START Text section
# Gunwriter Stephen A. Camp has died



## DJ Niner (Oct 3, 2006)

It has been reported on several other forums that Stephen A. Camp has died. He was a well-published gunwriter, an active member of many of the larger gun-related Internet forums, and also had his own website, Hi Powers and Handguns .

I've never read an article of his that I didn't enjoy, and I usually learned something along the way, too. I've had a quote from one of his articles as my signature line for quite a while now, as it resonates with me, as did much of his writing.

Best, Mr. Camp


----------



## AirForceShooter (May 6, 2006)

RIP and a Well Done

AFS


----------



## VAMarine (Dec 25, 2008)

I've always enjoyed his work and his postings, he will surely be missed.


----------



## Scorpion8 (Jan 29, 2011)

It is a sad day. He will missed.


----------



## buckler (May 24, 2011)
END Text section
START Stored data
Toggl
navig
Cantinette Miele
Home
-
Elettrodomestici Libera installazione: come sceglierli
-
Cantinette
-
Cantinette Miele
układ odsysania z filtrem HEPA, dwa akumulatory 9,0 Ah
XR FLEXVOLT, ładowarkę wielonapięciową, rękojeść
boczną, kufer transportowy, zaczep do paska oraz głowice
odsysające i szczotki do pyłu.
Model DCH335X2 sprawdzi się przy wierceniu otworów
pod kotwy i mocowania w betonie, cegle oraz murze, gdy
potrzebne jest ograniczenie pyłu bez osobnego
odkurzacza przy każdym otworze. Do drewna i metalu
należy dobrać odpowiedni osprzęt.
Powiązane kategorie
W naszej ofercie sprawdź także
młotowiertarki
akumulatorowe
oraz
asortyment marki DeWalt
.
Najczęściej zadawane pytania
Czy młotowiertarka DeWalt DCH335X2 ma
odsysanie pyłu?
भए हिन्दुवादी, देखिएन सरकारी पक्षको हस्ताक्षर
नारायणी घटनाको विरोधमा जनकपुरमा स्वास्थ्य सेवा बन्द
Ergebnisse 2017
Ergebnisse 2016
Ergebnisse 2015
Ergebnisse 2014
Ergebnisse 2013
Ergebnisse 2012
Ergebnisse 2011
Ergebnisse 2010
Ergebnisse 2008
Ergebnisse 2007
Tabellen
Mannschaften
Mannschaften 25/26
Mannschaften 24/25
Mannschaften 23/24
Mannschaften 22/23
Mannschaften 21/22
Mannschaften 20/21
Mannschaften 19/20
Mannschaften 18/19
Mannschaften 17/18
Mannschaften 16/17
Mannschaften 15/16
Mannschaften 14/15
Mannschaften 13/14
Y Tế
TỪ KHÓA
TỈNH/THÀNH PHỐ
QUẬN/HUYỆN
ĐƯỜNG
END Stored data
| Activity 1 |
In the forum thread about Stephen A. Camp's death, what was the name of his own website?
| Activity 2 |
From the forum thread about Stephen A. Camp's death, give again the passage that begins at the words "I've never read" and stops after "(May 6, 2006)".

| Task answer 1 |
Hi Powers and Handguns

| Task answer 2 |
I've never read an article of his that I didn't enjoy, and I usually learned something along the way, too. I've had a quote from one of his articles as my signature line for quite a while now, as it resonates with me, as did much of his writing.

Best, Mr. Camp


----------



## AirForceShooter (May 6, 2006)